Updated by Tom Clegg over 7 years ago
Radhika Chippada wrote:
- In sdk handler.go, can we can call “type Func” as “type HealthFunc” or something to help improve readability. I am thinking if we go back to this code after 6 months, it might be a bit confusing
https://blog.golang.org/package-names says "avoid stutter": like http.Server, this is really health.Func.
- The comment “Map of URI paths to health-check Func. The prefix is omitted: Routes["foo"] is the health check invoked by a request to “/_health/foo” => Here should it say a request to “{prefix}/foo” instead?
Fixed.
- In the setup func, is it safe to assume that the prefix always starts with “/“ or do we want to ensure it similar to HasSuffix handling? (I just tested with “_health” as prefix and the test failed)

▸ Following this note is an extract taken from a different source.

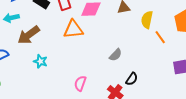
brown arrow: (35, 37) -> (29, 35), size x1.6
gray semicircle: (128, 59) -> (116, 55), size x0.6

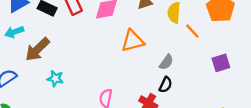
orange triangle: (73, 29) -> (133, 41), moved
gray semicircle: (116, 55) -> (166, 62), moved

I think the caller is already responsible for building an http.Server and must know what paths look like in that context. I'm more inclined to remove the special suffix-adding behavior if anything. The example makes it clear what callers should do, and in the long run auto-fixing things just means committing to a more subtle API. Might as well just force all callers to call the same way right from the start.
- Do we want to add a test with wrong prefix as well in sdk handler_test.go? h.ServeHTTP(resp, s.request(“/nosuchprefix/ping", goodToken))
Added.
- TestZeroValue => TestNotConfigured?
TestZeroValueIsDisabled. And added another check.

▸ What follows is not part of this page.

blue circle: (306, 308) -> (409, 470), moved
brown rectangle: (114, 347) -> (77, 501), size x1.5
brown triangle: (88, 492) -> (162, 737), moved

11906-health-check-lib @ da037c1372879cb0ebc221c42ebdb86af669295b
Updated by Radhika Chippada over 7 years ago
11906-health-check-lib LGTM. Thanks.
Updated by Lucas Di Pentima over 7 years ago
Updates at 91f976b99d4e7f00d2c1fbfee75812c3b1b780c6 - branch 11906-keepproxy-ping
LGTM, thanks!
Updated by Radhika Chippada over 7 years ago
Branch 11906-keep-web-ping @ 1af8267a0d11ad9f986aec5ec7853299f3cfeb0e implements /_health/ping for keep-web.
Test run @ https://ci.curoverse.com/job/developer-run-tests/398/
Updated by Tom Clegg over 7 years ago
I pushed a commit removing the func and servemux, and calling the health handler's ServeHTTP() directly instead.

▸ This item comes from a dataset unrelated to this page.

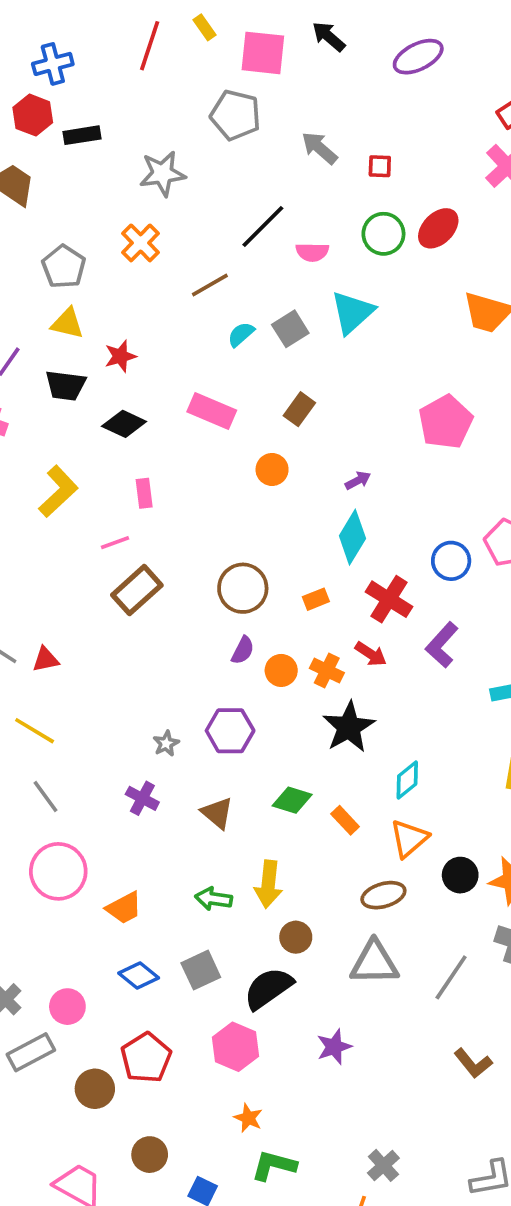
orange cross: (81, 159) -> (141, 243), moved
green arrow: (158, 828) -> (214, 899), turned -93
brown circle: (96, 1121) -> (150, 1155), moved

The rest LGTM, if this looks OK to you.
11906-keep-web-ping @ 2d16a410f0121806bf847f9e6290dae66e96fc5f
Updated by Lucas Di Pentima over 7 years ago
Updates at dc929c778 - branch 11906-arv-git-httpd-ping
LGTM, please merge.
Updated by Lucas Di Pentima over 7 years ago
Reviewed updates at 8ae04f9f4d252a99985d7ac047413318d2f1068b for nodemanager
. Looks good to me, thanks!
Updated by Radhika Chippada over 7 years ago
- Status changed from In Progress to Resolved
Applied in changeset arvados|commit:dfc4c2c74dc7a31ff0c0d307846b7e9525fdcf0e.